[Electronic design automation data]
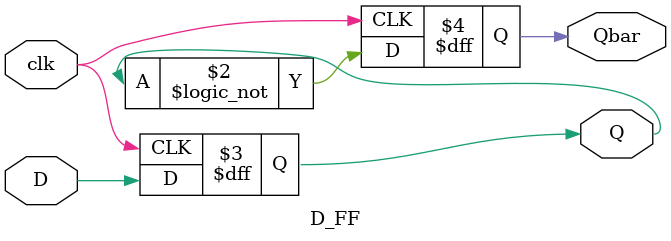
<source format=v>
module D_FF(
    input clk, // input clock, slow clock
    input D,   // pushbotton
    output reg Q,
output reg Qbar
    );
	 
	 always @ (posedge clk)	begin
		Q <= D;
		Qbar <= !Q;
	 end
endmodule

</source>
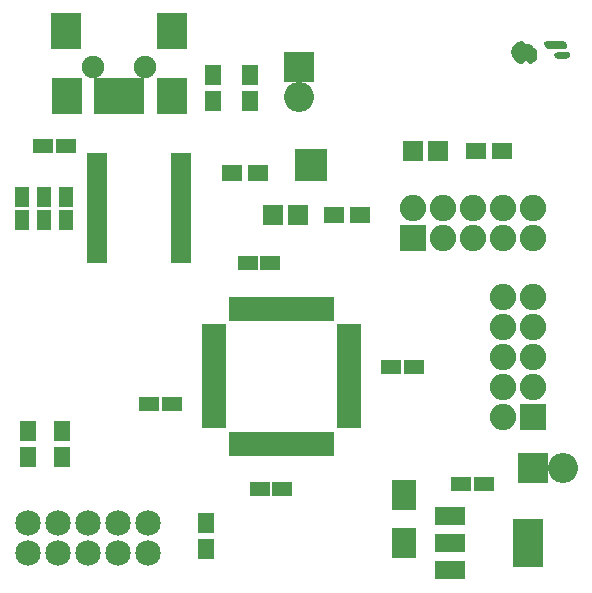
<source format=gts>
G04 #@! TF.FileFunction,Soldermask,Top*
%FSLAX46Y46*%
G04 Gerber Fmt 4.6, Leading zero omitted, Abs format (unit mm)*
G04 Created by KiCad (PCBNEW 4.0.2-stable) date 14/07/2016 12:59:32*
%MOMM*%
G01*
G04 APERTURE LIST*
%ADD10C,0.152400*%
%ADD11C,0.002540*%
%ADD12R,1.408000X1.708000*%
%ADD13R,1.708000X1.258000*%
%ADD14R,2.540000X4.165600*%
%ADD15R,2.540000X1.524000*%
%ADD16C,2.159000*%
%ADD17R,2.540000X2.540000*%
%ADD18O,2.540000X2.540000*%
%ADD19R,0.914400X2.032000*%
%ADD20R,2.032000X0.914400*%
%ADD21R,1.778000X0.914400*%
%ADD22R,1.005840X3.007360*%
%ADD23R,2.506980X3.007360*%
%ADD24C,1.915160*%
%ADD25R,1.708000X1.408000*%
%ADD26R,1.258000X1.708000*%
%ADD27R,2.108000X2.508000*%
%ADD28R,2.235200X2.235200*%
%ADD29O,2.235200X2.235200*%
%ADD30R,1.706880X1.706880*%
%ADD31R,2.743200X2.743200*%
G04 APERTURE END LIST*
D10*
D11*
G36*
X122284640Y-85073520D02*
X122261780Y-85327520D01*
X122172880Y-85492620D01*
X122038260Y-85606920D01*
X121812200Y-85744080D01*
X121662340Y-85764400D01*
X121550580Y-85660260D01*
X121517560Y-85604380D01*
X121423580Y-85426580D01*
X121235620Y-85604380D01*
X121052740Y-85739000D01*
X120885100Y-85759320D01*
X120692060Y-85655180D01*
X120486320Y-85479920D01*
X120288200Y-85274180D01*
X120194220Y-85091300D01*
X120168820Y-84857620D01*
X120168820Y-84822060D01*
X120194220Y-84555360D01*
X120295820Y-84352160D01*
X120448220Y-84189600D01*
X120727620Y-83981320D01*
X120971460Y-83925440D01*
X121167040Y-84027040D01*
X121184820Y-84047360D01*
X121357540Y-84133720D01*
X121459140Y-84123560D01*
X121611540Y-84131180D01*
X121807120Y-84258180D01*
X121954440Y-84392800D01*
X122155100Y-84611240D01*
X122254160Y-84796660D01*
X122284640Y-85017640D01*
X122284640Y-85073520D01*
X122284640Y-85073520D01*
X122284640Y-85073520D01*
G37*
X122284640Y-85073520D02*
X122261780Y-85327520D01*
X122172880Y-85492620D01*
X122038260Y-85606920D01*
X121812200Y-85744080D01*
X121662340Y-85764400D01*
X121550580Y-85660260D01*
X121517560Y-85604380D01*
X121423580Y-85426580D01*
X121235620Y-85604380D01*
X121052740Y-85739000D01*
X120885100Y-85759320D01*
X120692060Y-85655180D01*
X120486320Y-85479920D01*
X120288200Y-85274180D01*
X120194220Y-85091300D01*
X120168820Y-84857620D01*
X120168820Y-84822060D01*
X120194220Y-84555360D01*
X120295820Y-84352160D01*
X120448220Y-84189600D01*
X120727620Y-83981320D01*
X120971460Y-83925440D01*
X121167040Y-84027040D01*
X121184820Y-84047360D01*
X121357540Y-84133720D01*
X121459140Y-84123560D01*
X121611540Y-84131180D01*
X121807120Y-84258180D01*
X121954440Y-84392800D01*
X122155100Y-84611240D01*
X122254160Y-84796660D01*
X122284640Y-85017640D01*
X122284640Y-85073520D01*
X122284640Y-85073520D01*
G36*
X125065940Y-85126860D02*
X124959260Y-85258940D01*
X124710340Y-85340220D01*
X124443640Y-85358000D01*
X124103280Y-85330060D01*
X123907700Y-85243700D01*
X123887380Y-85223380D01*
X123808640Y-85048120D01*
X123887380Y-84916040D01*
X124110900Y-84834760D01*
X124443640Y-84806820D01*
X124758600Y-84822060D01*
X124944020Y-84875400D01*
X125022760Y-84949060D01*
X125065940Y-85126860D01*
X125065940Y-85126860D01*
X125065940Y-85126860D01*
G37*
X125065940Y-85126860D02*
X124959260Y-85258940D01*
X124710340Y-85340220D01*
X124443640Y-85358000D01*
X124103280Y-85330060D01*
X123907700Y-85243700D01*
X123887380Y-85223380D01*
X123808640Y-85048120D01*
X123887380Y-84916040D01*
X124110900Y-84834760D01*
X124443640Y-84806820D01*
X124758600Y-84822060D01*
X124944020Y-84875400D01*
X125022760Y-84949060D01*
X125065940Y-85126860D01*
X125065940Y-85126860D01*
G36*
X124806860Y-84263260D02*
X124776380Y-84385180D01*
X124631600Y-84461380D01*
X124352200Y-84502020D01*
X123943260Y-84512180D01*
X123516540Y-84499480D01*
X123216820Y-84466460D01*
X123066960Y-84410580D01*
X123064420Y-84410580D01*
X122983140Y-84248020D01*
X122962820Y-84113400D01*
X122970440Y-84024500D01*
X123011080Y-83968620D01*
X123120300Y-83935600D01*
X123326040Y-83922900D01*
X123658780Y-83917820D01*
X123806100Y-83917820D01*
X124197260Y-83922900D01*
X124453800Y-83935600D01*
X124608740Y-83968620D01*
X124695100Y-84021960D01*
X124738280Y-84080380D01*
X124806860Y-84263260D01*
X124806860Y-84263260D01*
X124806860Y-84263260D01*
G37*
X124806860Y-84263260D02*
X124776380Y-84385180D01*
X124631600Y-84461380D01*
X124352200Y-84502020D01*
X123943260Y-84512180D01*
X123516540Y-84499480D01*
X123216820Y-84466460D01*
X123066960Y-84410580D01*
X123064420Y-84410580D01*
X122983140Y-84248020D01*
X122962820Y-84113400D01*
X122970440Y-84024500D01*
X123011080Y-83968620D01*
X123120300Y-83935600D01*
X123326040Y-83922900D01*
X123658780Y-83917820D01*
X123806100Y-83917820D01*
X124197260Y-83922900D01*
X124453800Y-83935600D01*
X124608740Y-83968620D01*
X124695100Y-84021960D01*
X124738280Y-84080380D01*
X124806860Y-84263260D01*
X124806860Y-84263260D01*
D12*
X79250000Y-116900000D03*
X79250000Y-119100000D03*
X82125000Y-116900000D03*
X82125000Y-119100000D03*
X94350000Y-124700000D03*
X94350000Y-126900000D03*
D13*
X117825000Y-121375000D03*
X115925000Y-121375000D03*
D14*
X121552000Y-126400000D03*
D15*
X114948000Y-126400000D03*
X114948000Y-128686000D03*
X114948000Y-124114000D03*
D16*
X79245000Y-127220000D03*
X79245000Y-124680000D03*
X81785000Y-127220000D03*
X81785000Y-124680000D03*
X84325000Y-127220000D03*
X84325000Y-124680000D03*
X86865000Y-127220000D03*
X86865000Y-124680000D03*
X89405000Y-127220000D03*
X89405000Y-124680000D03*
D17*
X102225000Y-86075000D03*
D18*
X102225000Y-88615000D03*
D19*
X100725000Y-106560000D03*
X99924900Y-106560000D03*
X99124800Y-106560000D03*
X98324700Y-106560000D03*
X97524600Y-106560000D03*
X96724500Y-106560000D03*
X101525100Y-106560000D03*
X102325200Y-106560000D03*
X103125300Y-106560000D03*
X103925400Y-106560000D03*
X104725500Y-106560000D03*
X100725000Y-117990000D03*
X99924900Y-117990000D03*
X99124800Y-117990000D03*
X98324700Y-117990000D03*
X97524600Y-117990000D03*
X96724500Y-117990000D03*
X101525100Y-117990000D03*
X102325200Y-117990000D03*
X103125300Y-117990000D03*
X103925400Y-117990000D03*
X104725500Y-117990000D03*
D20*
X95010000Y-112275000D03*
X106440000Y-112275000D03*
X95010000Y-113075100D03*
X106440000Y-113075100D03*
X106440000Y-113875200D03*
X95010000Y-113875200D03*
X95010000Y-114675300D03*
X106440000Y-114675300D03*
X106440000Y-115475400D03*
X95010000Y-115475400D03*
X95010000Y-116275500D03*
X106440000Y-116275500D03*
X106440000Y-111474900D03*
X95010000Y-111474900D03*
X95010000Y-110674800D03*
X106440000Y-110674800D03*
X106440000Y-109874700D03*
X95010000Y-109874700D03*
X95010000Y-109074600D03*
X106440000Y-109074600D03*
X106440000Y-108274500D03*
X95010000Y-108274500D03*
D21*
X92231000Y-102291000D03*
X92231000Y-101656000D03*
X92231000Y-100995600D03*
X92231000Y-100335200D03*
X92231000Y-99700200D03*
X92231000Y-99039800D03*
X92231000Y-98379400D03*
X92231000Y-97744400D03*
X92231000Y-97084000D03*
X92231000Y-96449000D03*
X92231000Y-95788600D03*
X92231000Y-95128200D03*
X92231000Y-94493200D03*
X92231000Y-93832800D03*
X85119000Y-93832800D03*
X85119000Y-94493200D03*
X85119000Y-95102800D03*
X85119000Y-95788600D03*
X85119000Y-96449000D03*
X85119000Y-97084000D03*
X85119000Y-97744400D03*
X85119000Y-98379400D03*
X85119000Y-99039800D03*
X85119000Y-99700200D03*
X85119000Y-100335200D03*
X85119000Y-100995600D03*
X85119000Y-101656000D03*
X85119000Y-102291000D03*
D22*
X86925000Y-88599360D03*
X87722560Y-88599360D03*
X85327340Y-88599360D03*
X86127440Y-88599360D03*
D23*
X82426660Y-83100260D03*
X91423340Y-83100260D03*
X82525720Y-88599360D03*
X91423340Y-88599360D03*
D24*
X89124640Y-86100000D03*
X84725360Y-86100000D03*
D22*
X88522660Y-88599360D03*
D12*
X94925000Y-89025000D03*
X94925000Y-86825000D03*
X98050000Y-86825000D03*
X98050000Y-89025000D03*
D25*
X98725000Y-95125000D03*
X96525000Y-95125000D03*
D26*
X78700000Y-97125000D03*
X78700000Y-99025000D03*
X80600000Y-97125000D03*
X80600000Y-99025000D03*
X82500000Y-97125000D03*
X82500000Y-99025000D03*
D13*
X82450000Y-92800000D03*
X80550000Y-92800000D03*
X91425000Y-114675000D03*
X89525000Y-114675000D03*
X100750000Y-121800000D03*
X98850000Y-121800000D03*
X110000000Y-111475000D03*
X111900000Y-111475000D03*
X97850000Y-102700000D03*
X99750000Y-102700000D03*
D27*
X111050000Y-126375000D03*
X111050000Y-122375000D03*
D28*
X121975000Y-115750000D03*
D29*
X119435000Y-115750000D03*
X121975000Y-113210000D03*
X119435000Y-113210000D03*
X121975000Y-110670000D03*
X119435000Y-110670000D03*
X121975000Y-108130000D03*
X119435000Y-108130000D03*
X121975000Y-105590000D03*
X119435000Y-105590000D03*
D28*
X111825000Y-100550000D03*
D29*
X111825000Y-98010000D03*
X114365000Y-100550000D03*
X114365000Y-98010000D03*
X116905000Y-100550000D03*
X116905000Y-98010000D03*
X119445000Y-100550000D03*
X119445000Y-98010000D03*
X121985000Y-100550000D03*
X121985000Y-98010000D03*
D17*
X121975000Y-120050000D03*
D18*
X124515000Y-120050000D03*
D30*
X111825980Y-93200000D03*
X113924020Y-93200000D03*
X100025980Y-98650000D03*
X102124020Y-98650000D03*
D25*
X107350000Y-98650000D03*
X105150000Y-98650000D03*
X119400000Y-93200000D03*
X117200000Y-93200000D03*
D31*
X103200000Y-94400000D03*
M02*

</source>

What to work on ->
Going through the records above line by line, count those that hold the word "APERTURE", and answer with the number only.

Answer section ->
2